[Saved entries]
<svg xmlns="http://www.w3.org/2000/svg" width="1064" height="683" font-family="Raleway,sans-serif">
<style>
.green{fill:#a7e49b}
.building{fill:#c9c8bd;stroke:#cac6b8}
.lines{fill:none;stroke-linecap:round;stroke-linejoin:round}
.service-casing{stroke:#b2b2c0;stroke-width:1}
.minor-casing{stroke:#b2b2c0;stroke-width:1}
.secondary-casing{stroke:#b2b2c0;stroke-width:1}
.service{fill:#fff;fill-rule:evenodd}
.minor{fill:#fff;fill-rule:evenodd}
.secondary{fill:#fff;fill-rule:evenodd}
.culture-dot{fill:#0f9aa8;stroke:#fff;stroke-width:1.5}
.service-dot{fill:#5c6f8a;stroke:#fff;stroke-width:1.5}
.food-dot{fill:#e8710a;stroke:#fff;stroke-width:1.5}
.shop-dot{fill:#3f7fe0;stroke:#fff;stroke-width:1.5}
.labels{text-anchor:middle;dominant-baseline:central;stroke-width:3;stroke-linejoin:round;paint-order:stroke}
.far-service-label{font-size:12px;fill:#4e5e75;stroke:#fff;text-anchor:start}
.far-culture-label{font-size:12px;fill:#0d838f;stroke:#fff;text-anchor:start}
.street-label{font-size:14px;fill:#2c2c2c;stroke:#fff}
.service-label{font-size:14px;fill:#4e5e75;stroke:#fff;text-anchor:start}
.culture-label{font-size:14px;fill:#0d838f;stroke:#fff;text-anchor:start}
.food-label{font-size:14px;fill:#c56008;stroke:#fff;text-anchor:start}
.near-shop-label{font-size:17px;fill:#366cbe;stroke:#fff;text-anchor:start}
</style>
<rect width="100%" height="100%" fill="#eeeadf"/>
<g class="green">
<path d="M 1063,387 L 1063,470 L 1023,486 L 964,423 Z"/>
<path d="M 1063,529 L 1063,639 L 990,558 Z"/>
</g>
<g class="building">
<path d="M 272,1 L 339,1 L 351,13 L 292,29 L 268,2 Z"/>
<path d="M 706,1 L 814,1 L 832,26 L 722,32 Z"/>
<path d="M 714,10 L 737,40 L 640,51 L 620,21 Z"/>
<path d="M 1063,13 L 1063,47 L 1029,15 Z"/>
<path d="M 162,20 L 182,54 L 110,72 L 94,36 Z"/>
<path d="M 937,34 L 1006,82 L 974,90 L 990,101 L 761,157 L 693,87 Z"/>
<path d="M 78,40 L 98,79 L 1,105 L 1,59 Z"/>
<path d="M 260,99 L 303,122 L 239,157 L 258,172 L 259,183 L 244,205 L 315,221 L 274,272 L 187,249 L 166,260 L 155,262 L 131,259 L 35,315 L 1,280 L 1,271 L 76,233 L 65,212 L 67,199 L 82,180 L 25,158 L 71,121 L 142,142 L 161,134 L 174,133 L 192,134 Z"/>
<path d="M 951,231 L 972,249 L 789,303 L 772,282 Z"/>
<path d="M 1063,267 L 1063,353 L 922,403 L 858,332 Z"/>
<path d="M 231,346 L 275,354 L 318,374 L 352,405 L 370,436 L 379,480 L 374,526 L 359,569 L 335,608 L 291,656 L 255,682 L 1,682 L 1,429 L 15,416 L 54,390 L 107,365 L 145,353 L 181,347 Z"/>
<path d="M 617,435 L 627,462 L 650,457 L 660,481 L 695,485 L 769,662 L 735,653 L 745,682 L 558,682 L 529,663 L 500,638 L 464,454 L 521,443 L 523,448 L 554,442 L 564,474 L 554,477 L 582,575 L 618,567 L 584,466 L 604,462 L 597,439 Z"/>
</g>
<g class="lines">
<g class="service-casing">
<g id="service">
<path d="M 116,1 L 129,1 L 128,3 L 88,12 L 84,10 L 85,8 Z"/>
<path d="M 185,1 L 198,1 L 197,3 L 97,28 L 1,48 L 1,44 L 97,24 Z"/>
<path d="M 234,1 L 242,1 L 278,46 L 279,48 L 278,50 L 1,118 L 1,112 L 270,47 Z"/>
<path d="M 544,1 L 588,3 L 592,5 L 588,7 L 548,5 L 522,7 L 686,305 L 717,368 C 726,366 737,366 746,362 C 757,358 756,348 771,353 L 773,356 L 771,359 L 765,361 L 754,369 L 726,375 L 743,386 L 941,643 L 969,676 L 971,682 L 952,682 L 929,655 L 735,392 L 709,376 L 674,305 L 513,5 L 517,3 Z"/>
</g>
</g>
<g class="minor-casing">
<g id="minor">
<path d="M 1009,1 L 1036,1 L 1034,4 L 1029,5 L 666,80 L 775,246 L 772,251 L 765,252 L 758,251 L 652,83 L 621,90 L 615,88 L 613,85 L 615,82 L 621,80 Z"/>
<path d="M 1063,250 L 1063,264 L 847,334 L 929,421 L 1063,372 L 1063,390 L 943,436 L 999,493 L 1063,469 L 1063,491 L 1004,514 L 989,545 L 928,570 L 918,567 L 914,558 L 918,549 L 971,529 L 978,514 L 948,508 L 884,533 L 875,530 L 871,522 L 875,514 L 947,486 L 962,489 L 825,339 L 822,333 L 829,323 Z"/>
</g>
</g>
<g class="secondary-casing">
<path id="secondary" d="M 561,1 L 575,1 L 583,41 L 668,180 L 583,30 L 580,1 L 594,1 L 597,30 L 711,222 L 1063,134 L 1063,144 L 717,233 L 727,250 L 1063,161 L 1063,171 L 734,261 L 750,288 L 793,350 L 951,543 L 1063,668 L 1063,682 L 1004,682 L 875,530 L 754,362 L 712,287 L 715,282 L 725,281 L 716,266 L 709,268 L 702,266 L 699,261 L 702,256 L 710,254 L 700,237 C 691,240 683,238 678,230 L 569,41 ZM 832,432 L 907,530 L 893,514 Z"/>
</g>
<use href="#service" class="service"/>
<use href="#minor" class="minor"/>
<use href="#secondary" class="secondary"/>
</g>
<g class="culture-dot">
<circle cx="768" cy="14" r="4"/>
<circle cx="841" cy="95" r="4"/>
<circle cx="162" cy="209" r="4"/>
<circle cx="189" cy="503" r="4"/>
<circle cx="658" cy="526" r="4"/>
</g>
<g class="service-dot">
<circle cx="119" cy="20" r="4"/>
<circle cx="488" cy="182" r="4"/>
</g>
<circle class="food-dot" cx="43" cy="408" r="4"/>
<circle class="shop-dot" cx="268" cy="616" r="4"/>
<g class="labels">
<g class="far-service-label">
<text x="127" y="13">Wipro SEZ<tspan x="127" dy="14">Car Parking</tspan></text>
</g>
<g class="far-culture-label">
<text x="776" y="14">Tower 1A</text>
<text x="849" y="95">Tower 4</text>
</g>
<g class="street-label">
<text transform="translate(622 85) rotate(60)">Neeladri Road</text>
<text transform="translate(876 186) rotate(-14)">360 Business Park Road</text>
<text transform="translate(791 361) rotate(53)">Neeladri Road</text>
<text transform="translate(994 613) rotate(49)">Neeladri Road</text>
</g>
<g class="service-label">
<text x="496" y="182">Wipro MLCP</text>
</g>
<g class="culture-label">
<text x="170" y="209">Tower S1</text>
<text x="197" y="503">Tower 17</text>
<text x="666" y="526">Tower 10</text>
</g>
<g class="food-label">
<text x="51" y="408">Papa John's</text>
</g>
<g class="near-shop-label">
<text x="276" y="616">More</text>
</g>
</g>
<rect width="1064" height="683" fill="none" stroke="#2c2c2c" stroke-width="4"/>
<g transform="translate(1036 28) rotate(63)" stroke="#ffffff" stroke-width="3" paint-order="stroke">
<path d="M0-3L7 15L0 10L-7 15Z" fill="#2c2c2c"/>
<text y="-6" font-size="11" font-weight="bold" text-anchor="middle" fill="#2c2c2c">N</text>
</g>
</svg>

What to produce
Across the records above, count the lines holding "rule" and reply with that number alone.

Reply to the exercise
3